▸ Request: Copy every line below that contains the word "ascending".

══ Exercise inputs ══

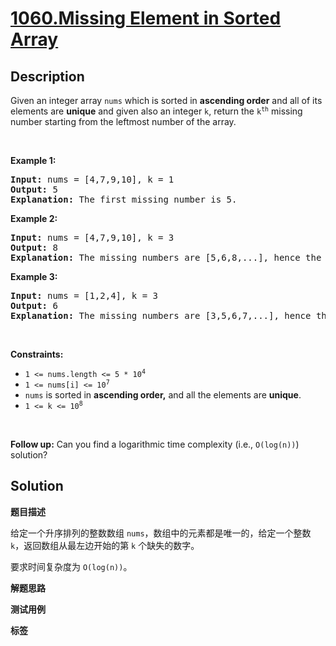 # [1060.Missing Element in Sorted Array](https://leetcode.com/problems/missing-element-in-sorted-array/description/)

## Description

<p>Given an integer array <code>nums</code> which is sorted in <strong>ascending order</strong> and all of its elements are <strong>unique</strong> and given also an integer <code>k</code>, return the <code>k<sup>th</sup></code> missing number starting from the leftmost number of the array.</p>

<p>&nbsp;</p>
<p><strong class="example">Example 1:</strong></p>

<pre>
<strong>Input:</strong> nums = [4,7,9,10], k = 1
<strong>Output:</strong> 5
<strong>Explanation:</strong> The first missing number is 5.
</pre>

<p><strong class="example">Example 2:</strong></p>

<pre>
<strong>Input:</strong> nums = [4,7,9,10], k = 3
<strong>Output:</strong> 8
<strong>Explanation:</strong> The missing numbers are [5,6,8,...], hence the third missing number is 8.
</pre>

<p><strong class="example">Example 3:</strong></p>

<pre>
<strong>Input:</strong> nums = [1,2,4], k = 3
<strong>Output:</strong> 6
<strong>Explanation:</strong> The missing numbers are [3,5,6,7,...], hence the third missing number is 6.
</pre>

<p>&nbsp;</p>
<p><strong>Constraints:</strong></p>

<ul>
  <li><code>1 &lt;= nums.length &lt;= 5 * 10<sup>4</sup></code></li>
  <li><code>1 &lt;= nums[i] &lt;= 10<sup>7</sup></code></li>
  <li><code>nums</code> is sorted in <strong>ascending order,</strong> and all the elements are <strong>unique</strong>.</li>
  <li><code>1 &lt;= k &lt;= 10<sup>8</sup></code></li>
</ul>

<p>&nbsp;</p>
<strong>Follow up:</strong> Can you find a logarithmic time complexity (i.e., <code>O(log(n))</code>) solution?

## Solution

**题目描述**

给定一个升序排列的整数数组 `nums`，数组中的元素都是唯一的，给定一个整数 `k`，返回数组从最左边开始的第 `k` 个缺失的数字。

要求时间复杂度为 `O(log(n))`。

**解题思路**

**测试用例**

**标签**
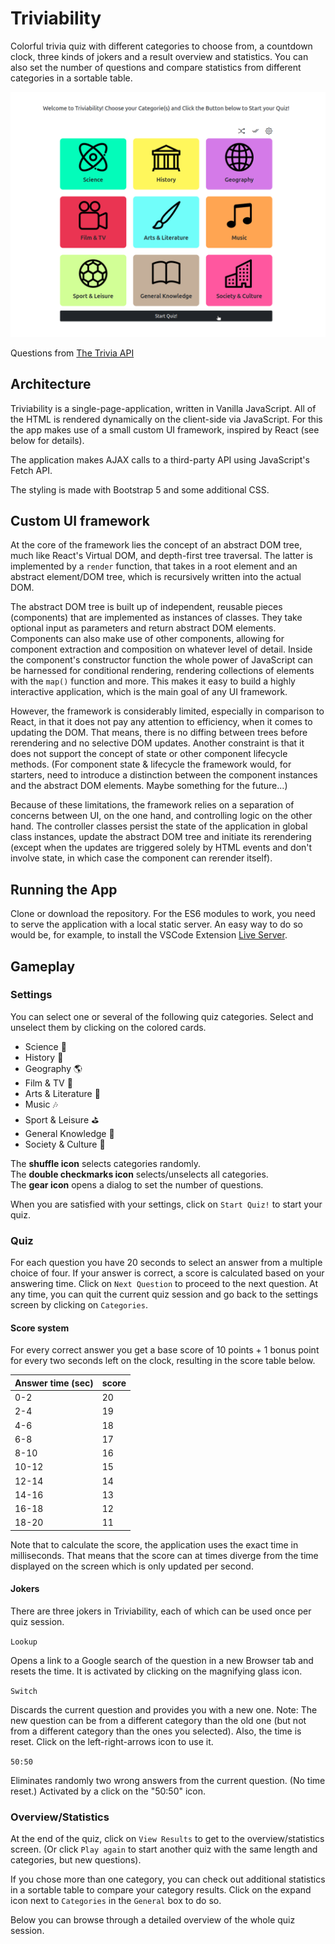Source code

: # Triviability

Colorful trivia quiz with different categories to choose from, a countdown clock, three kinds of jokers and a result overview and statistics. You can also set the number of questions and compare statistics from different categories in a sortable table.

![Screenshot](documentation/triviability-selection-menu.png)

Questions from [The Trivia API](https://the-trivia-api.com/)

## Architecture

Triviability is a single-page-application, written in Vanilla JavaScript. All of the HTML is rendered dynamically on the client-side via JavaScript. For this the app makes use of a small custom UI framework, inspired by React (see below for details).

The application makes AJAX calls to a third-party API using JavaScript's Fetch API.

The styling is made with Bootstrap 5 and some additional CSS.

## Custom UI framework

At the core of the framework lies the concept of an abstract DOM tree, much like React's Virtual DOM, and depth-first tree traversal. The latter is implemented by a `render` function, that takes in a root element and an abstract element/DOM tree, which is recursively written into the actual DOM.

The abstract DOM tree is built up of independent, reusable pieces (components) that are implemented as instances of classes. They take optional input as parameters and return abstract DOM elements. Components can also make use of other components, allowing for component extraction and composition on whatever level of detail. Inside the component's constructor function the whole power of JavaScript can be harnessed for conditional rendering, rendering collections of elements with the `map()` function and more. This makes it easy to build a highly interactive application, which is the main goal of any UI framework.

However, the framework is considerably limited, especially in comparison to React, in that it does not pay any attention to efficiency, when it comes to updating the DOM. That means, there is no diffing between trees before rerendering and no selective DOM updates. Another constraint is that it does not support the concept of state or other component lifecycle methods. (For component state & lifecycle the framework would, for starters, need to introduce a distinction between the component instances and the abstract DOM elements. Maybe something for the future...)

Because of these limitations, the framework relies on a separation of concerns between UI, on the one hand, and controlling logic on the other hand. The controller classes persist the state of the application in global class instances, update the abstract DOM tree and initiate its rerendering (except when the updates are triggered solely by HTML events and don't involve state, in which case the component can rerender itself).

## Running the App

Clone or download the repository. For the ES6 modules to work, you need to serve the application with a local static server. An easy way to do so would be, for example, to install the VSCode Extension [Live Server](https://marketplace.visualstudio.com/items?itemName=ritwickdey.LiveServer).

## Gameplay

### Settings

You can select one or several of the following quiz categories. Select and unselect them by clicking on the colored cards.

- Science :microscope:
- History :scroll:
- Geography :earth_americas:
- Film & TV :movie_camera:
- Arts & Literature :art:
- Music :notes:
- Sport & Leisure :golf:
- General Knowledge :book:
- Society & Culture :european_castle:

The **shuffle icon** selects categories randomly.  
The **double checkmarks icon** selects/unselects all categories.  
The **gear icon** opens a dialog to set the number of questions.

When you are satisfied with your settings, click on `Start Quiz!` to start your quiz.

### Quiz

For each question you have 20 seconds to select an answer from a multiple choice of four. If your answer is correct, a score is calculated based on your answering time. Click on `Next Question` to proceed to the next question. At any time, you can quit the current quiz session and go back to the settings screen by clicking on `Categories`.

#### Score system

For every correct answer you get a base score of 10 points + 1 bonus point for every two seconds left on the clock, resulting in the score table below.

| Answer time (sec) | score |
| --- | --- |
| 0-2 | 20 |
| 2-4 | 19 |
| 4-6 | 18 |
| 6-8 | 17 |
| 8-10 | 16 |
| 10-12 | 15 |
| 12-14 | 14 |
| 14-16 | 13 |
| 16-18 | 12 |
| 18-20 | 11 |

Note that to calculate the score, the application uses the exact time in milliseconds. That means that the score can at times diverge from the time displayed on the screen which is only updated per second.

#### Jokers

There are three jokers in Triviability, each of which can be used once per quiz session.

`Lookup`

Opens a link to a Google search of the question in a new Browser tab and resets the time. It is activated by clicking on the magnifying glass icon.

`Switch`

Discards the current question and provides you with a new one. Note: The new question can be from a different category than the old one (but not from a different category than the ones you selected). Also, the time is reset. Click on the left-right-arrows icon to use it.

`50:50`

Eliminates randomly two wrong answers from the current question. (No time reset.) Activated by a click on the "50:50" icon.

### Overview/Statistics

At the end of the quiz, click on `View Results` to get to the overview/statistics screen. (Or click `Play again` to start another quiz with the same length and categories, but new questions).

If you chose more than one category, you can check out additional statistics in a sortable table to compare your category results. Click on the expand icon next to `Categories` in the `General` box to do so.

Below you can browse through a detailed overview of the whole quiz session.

═══

▸ Response:
<p>Given an integer array <code>nums</code> which is sorted in <strong>ascending order</strong> and all of its elements are <strong>unique</strong> and given also an integer <code>k</code>, return the <code>k<sup>th</sup></code> missing number starting from the leftmost number of the array.</p>
  <li><code>nums</code> is sorted in <strong>ascending order,</strong> and all the elements are <strong>unique</strong>.</li>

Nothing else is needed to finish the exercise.